[PAGE TEXT]:
-- Opening Marker --

Notiziario Scientifico
a cura del Dipartimento di Matematica G. Castelnuovo, Sapienza Università di Roma
Settimana dal 18-05-2020 al 24-05-2020
Lunedì 18 maggio 2020
Ore 14:30, meet.google.com/mwn-midi-gxh,
seminario di Analisi Matematica- AMACA
Luigi Orsina (Dpt Matematica Sapienza Universita' di Roma)
Un sistema di equazioni di tipo Kirchhoff-Schrödinger-Maxwell
Presenterò dei risultati di esistenza e non esistenza, ottenuti in collaborazione con Lucio Boccardo, per un sistema di due equazioni ellittiche, in una delle quali compare un termine non locale.
Lunedì 18 maggio 2020
Ore 14:30, teleconferenza, https://meet.google.com/pip-kvzt-fkz
Seminario delle Meccaniche
Paolo Santini (Università di Roma La Sapienza)
The analytic theory of periodic anomalous waves of the nonlinear Schrodinger model
The focusing Nonlinear Schroedinger (NLS) equation is the simplest model describing the modulation instability (MI) of quasi monochromatic waves in weakly nonlinear media, and MI is considered the main physical mechanism for the appearance of anomalous waves (AWs) in nature. We present the solution, to leading order, of the NLS Cauchy problem for periodic initial perturbations of the unstable background solution, in the case of a finite number of unstable modes, and some of its consequences.
Lunedì 18 maggio 2020
Ore 15:00, meet.google.com/mwn-midi-gxh
seminario di Analisi Matematica--AMACA
Marcello Ponsiglione (Dpt Matematica Sapienza Universita' di Roma)
Limiti di curvature non locali e dei corrispondenti flussi geometrici
In questo seminario introduciamo una nozione di convergenza per curvature non locali che garantisce la convergenza dei corrispondenti flussi geometrici. Forniremo vari esempi ed in particolare caratterizzeremo i casi limite dei moti per curvatura media frazionaria. (In collaborazione con A. Cesaroni, L. De Luca, M. Novaga.)

-- Closing Marker --

[INPUT DATA]:
-- Opening Marker --

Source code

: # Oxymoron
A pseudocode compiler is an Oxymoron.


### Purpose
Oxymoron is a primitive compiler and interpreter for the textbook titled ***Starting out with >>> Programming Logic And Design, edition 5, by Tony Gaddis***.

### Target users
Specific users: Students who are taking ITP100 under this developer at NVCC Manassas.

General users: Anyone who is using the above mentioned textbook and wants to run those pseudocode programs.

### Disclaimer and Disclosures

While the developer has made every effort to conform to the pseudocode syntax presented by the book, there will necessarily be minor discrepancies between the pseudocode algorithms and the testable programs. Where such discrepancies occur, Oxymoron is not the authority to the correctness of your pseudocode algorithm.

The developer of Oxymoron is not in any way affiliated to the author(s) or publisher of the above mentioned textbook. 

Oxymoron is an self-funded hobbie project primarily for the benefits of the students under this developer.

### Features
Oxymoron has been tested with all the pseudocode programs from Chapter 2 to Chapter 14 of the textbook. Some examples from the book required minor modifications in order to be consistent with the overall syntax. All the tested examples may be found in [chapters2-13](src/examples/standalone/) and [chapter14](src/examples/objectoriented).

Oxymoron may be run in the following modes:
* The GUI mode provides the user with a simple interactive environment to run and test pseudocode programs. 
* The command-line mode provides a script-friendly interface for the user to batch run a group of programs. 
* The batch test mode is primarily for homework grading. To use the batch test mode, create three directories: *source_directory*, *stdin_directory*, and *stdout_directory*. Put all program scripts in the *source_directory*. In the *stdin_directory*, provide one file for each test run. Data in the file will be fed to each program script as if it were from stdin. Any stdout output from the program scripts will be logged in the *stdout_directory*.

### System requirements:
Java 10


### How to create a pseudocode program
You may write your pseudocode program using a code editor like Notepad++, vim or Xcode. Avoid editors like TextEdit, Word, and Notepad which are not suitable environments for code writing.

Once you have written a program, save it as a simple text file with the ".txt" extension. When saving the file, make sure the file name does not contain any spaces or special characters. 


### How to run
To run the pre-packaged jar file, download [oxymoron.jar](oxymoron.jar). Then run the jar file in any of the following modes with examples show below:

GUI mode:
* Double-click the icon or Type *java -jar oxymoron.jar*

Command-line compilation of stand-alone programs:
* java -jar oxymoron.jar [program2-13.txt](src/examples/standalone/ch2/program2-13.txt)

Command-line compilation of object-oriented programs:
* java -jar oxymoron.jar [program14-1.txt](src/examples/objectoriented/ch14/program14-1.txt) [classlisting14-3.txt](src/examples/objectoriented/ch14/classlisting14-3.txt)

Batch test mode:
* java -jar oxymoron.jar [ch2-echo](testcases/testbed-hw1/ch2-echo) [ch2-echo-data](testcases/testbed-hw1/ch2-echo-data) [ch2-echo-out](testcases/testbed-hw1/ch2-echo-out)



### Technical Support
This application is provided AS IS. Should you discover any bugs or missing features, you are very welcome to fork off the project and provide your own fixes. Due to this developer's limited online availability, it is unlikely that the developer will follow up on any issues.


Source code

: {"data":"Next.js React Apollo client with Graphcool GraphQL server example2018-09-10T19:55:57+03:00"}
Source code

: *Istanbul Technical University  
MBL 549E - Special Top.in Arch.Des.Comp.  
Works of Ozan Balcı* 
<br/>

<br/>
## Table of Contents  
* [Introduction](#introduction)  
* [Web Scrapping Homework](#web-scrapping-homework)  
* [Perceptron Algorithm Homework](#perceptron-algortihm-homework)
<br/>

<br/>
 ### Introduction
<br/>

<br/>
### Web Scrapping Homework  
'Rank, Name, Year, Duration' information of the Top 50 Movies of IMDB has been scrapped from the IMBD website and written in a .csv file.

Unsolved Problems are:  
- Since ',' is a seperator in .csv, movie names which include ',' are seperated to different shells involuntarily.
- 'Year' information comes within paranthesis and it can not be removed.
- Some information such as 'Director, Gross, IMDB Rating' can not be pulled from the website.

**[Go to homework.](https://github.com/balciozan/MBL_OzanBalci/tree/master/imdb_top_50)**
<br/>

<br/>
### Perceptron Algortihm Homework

-- Closing Marker --

[TASKS TO PERFORM]:
**a.** According to the seminar bulletin, what time does Marcello Ponsiglione's seminar begin?
**b.** Rewrite the stretch of rows from the start through the line containing "Oxymoron is an", swapping every "developer" for "instructor" and changing nothing else.
The rows are unrelated to the seminar bulletin.

[RESULTS OF THE TASKS]:
**a.** At 15:00.

**b.**
Source code

: # Oxymoron
A pseudocode compiler is an Oxymoron.


### Purpose
Oxymoron is a primitive compiler and interpreter for the textbook titled ***Starting out with >>> Programming Logic And Design, edition 5, by Tony Gaddis***.

### Target users
Specific users: Students who are taking ITP100 under this instructor at NVCC Manassas.

General users: Anyone who is using the above mentioned textbook and wants to run those pseudocode programs.

### Disclaimer and Disclosures

While the instructor has made every effort to conform to the pseudocode syntax presented by the book, there will necessarily be minor discrepancies between the pseudocode algorithms and the testable programs. Where such discrepancies occur, Oxymoron is not the authority to the correctness of your pseudocode algorithm.

The instructor of Oxymoron is not in any way affiliated to the author(s) or publisher of the above mentioned textbook. 

Oxymoron is an self-funded hobbie project primarily for the benefits of the students under this instructor.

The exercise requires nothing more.